The problem with just packaging robot preferences in with the world-state of the prior algorithm is that, even though the robot is then able to correctly predict future actions, the valuations aren't consistent. A wireheaded robot takes the actions it thinks are highest utility, it just happens to be choosing actions the original would think were terrible.

In order to defend against wireheading, you need to:

1. accurately predict what a future (wireheaded) version of yourself would do
2. determine a value of future states that depends only on your current utility function

To get item 2 without sacrificing item 1, we're going to adapt our decision algorithm slightly.

function decide2(state-s):
  max_a = 0
  max_plan = 0
  for a in available actions:
    utility(a) = 0
    for outcome o in possible outcomes:
      (o_value, o_plan) = Utility2(o)
      utility(a) += p(state-s, a->o)*o_value
    end for
    if (max_a == 0 or (utility(a) > utility(max_a)))
      max_a = a
      max_plan = o_plan
    end if
  end for
  return (max_a, [s, max_plan])
  
function Utility2(test_state):
  current_value = test_state.value(test_state)
  (next_action, state_plan) = decide(test_state)
  
  future_value = 0
  for state in state_plan:
    future_value = test_state.value(state)
  
  test_state_utility = (current_value + future_value)

  return (test_state_utility, state_plan)

In this case, the decide2 function returns a tuple.
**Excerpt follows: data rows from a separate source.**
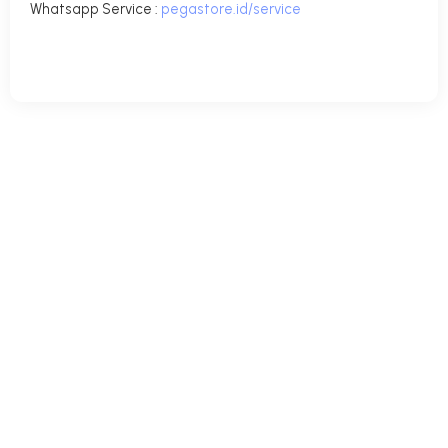
Whatsapp Service
:
pegastore.id/service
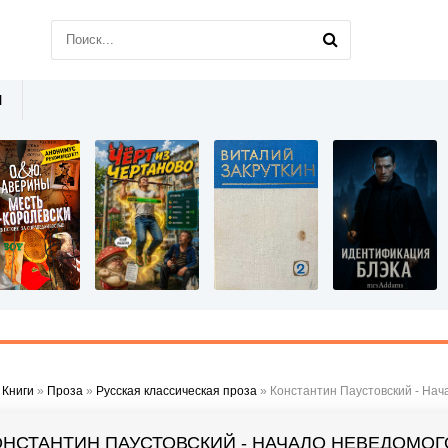
Ы
»
Книги
»
Проза
»
Русская классическая проза
» Константин Паустовский - Нача
ОНСТАНТИН ПАУСТОВСКИЙ - НАЧАЛО НЕВЕДОМОГО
The first element of the tuple is the next action to take. That's the same as the only return value in the original decide function. The second element of the decide2 function is a complete future-history: a list of the expected states given what the robot thinks it will decide.

The Utility2 function also returns a tuple. The new element is the same state-plan as the decide2 function. In this case, the Utility2 function re-values each of the proposed future states using the value function of the current state. If a predicted version of a robots code makes decisions using a different value system, all the robot cares about is if its decisions lead to valuable states in its current value system.

Wirehead defense isn't wirehead immunity

The adapted decision algorithm described above will avoid wireheading when wireheading obviously results in lower utilities. It will not avoid doing all behaviors that a human might think of as wireheading. It may choose to do the equivalent of heroin if the risk of addiction is low, or if the potential gain (as measured using the current utility function) is high.

The above algorithm also won't stop wireheading if the robot gets tricked into it. As long as the algorithm can "see it coming" in some sense, it will attempt to avoid it. To see it coming, the algorithm needs to have access to its own code. It also needs to be able to modify a representation of its own code and simulate the modifications. There are some circumstances in which we may not want the robot to simulate arbitrary changes to its value function.

In the worst possible case, an attacker could arrange a situation in which the robot has the opportunity to change its value function in some complicated way. The attacker may be able to propose a clever value function that, if simulated, executes arbitrary code on the robot. The risk for this seems higher for more complicated value functions. There are ways to mitigate this risk, but it's not something to take lightly.